The Election Law Subcommittee of the Senate Executive Committee met yesterday to hear SB 1272, which would set limits on transfers from parties and caucuses to candidates in General Elections. ICPR's testimony is posted below. Alas, at the end of the hearing, the bill was held in subcommittee.
Statement of David Morrison
Deputy Director of the Illinois Campaign for Political Reform
Before the Election Law Subcommittee of the Senate Executive Committee
March 16, 2011
Good morning distinguished members of the Election Law Subcommittee. My name is David Morrison, and I am the Deputy Director of the Illinois Campaign for Political Reform. As you know, ICPR was an active participant in negotiations over the current campaign finance law, and we are here today to support continued dialogue over how best to regulate campaign finance in Illinois.
Illinois was long a hold-out in the national movement to address the fact and appearance of corruption that arises when private interests are allowed to make unlimited contributions to candidates for elected office. It was not until Rod Blagojevich was arrested and charged with federal crimes, and then impeached and removed from office by this General Assembly, that the Illinois acknowledged how large donations can work a corrupting influence over public policy. Gov. Blagojevich sold public jobs, state contracts, and appointments to state boards and commissions; his associates used the promise of state pension fund placements and other state actions to shake down citizens, all with the goal of generating resources for his political campaigns.
Against that background, Illinois enacted contribution limits in 2009, which took effect earlier this year. The new law went a long way toward shielding the public sphere from the perverse influence of private money. The one area on which we could not reach agreement was party and caucus transfers during General Elections. SB 1272 could close that circle.
ICPR supports limits on parties and caucuses in General Elections for two reasons.
• One, we believe that what's good for the goose is good for the gander, which is to say that candidates should not be so dependent on transfers from parties and caucuses in hotly contested races and that such reliance creates the impression of a debt owed.
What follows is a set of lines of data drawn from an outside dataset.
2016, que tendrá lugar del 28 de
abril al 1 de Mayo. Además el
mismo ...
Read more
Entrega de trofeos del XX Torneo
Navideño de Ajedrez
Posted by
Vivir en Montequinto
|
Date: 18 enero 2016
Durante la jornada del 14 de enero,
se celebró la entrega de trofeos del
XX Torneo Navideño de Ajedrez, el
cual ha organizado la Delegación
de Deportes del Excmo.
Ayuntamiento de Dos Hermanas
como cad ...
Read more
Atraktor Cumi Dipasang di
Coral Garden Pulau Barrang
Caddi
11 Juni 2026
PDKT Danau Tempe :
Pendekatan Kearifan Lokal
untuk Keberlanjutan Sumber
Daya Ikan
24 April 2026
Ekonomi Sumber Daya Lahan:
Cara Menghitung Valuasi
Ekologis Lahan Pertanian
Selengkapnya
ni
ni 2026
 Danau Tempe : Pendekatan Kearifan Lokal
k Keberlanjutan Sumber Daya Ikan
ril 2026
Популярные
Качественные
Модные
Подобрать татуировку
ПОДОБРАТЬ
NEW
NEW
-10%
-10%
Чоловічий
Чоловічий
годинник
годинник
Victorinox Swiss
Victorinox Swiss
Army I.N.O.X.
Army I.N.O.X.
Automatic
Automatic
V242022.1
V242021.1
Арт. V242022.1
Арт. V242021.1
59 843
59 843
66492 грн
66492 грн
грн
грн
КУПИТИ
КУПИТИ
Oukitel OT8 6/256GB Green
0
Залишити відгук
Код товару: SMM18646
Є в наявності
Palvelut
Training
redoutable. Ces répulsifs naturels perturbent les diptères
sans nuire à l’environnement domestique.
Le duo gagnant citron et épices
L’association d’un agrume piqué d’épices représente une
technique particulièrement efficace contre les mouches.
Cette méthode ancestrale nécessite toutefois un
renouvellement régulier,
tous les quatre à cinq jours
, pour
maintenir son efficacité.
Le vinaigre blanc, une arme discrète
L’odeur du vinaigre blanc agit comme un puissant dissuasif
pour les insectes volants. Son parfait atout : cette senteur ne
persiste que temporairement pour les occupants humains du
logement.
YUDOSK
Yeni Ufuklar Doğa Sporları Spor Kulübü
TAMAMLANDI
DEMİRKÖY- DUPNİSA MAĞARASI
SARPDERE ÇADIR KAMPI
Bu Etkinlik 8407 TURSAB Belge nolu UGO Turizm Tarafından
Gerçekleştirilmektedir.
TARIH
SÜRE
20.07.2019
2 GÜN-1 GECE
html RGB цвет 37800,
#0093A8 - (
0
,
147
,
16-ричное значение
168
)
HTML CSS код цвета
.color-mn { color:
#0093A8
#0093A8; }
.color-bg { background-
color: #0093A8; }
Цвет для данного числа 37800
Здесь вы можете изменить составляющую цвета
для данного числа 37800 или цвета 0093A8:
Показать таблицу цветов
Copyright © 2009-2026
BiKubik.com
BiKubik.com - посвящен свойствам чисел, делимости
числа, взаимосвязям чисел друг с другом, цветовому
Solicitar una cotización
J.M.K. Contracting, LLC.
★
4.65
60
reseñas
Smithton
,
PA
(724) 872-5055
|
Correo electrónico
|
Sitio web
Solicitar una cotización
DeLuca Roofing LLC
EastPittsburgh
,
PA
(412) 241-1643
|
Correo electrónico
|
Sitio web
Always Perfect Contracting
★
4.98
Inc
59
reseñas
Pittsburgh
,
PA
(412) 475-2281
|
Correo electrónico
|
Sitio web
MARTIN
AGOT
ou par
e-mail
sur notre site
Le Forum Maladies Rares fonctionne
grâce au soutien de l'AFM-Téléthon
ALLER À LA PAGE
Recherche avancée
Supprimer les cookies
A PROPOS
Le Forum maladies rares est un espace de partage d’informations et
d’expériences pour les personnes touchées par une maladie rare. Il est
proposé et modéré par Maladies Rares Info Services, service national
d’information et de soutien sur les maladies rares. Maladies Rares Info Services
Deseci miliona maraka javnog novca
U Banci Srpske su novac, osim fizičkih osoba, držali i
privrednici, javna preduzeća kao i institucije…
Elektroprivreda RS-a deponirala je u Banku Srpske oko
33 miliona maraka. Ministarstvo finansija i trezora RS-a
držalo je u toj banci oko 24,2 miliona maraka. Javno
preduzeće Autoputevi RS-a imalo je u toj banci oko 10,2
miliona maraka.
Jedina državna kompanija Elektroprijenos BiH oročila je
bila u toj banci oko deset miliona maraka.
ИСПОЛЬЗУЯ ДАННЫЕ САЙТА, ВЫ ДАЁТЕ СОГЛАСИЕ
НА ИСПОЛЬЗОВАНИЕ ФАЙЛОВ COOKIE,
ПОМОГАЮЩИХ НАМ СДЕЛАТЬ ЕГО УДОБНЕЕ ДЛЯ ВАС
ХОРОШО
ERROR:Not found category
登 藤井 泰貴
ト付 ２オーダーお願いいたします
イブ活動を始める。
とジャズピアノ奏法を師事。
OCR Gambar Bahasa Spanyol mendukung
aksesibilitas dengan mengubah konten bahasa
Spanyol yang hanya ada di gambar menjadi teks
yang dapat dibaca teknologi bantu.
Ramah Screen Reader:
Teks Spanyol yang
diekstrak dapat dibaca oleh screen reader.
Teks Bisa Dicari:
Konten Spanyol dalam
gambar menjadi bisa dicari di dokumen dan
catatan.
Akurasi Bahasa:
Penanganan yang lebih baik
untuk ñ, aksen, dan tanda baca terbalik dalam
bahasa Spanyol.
• Two, leaving parties and caucuses unlimited creates a moral hazard, where parties and caucuses may become tempted to serve as conduits for money that candidates themselves cannot legally accept. If a donor has maxed out to a candidate, they may be drawn to the party or caucus to move that money to the candidate. Without a limit on such transfers, there is no cost to the party or caucus to play that role. Limiting parties and caucuses will protect the integrity of those two entities.
ICPR supports SB 1272 and HB 1344. These bills include limits on parties and caucuses in general elections, and I note that these are not the same limits that are currently set in primary elections. ICPR recognizes that parties and caucuses have traditionally played different roles in these two elections, and so there is some justification for different limits in generals. While we are not wedded to the same limits, we are committed to enacting reasonable limits in general elections, and urge you to do so.